The price band was made known on Wednesday at a meeting of the NGF.
A committee, set up by the Forum headed by the Kaduna State Governor, Nasir el-Rufai, pushed for the price band.
They equally asked for an immediate removal of subsidy from petrol.
El-Rufai explained that the current subsidy regime was unsustainable because smugglers and illegal markets in neighbouring African countries were the beneficiaries.
The position detracts from previous arguments that only the wealthy benefit from the subsidy regime.
This time, beneficiaries were named as smugglers, without prescribing any punishment for officers of the Nigerian Customs Service whose primary duty is to prevent smuggling, but choose to be lax in their duties.
The committee recommended that the removal of subsidies should be immediate to save the nation’s collapsing economy.
The Kaduna State Governor noted that Nigeria, like other Organisation of the Petroleum Exporting Countries members, agreed to a cut in production to keep the prices high, but Nigeria could not fully benefit from the regime because of subsidies.
He said: “Between N70 billion and N210 billion is estimated to be spent every month to keep gasoline (PMS) price at N162 per litre.
“This is below the cost price and the remittance to the Federation Account will shrink to less than N50 billion per month or even zero if this persists.
“We are already at zero.
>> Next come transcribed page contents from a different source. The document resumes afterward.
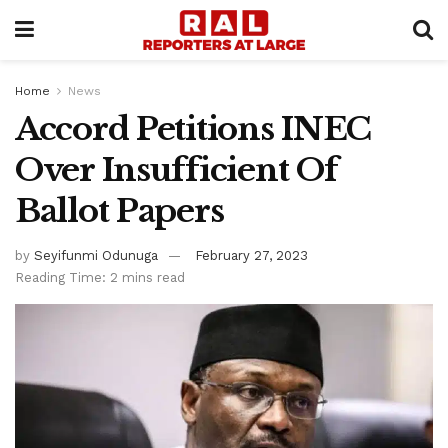
Home
News
Accord Petitions INEC
Over Insufficient Of
Ballot Papers
by
Seyifunmi Odunuga
February 27, 2023
Reading Time: 2 mins read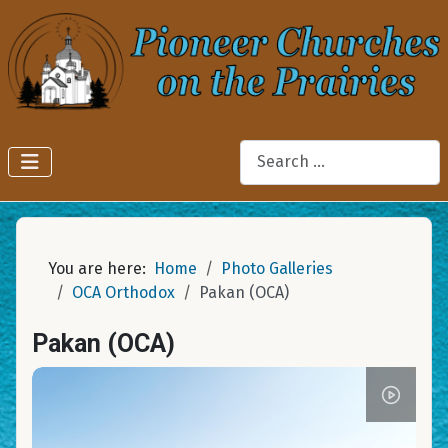
Search
You are here:
Home
Photo Galleries
OCA Orthodox
Pakan (OCA)
Pakan (OCA)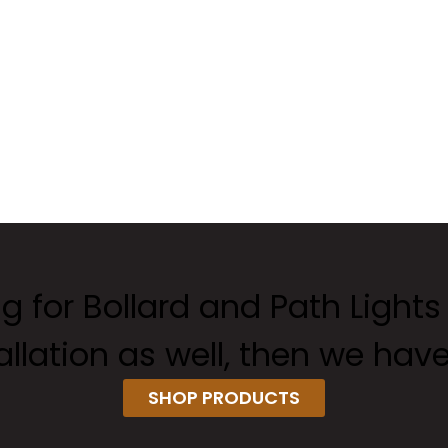
ng for Bollard and Path Lights
tallation as well, then we hav
SHOP PRODUCTS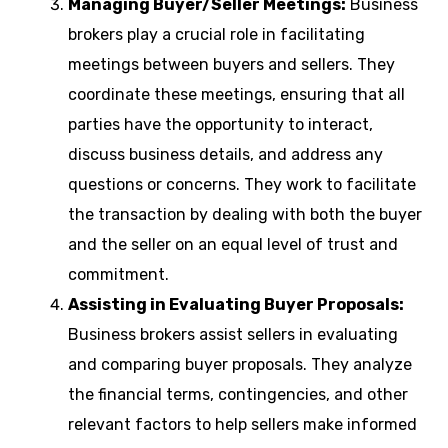
Managing Buyer/Seller Meetings:
Business
brokers play a crucial role in facilitating
meetings between buyers and sellers. They
coordinate these meetings, ensuring that all
parties have the opportunity to interact,
discuss business details, and address any
questions or concerns. They work to facilitate
the transaction by dealing with both the buyer
and the seller on an equal level of trust and
commitment.
Assisting in Evaluating Buyer Proposals:
Business brokers assist sellers in evaluating
and comparing buyer proposals. They analyze
the financial terms, contingencies, and other
relevant factors to help sellers make informed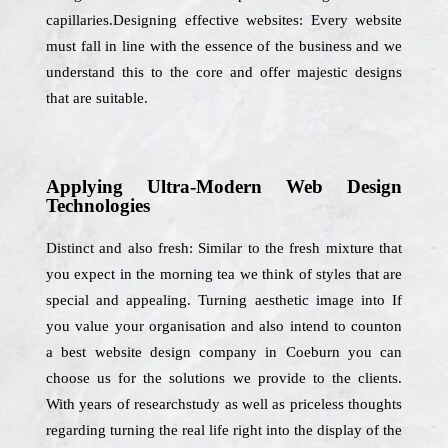
capillaries.Designing effective websites: Every website
must fall in line with the essence of the business and we
understand this to the core and offer majestic designs
that are suitable.
Applying Ultra-Modern Web Design
Technologies
Distinct and also fresh: Similar to the fresh mixture that
you expect in the morning tea we think of styles that are
special and appealing. Turning aesthetic image into If
you value your organisation and also intend to counton
a best website design company in Coeburn you can
choose us for the solutions we provide to the clients.
With years of researchstudy as well as priceless thoughts
regarding turning the real life right into the display of the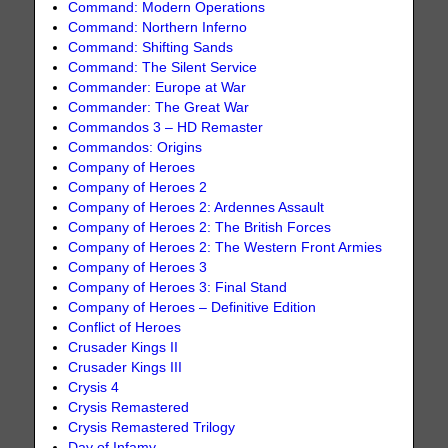
Command: Modern Operations
Command: Northern Inferno
Command: Shifting Sands
Command: The Silent Service
Commander: Europe at War
Commander: The Great War
Commandos 3 – HD Remaster
Commandos: Origins
Company of Heroes
Company of Heroes 2
Company of Heroes 2: Ardennes Assault
Company of Heroes 2: The British Forces
Company of Heroes 2: The Western Front Armies
Company of Heroes 3
Company of Heroes 3: Final Stand
Company of Heroes – Definitive Edition
Conflict of Heroes
Crusader Kings II
Crusader Kings III
Crysis 4
Crysis Remastered
Crysis Remastered Trilogy
Day of Infamy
I understand for tomorrow, so this scenario has occurred.
“Why are we keeping the price at N162? We are keeping the price because the Federal Government and trade unions met and agreed to the suspension of some industrial action months back.
“Even though we all supported deregulation of petroleum products prices last year, this agreement was suspended by the Federal Government because of a threat of industrial action by unions.
“This is the root of the problem and now we are back to losing between N70 billion to N210 billion per month.”
El-Rufai further explained that in the 2021 budget, the Nigerian National Petroleum Corporation (NNPC) had committed to remitting a minimum of N120 billion per month to the Federation Account, but it had been unable to do so.
While presenting the recommendation of the committee, he further explained that only about 12 states consumed two-thirds of the petrol, which was heavily subsidised.
He said his committee recommended N408.5 per litre as the appropriate price in the circumstance, but that with concessions to labour unions, N380 per litre could be the minimum.
He stated: “The committee recommends PMS pump price increment from the current N162 per litre to N408.5 per litre (negotiations with organized labour unions).
“N380 per litre (settlement with organized labour).”
This, he said, was necessary to free funds for critical projects and payment of other obligations.
Other governors who contributed to the debate included Gov. Dapo Abiodun of Ogun State, who said the 93 million litres, which the NNPC claimed was consumed in Nigeria daily, was unacceptable.
El-Rufai did not say anything about the price of diesel, kerosene, cooking gas, automotive gas a d other petroleum products.
The fear is that the recommends were skewed in favour of presumed income without analysing the effect on inflation which analysts put at over 1000% and the consequential demand by labour for wage increases to cushion the effects of the inflation.
It was also argued that transport fares across all routes will jump by 1000%, cost of food items by 800%, house rent to jump by 1000%, while as much as 70% of current car owners will not be able to drive their vehicles any longer.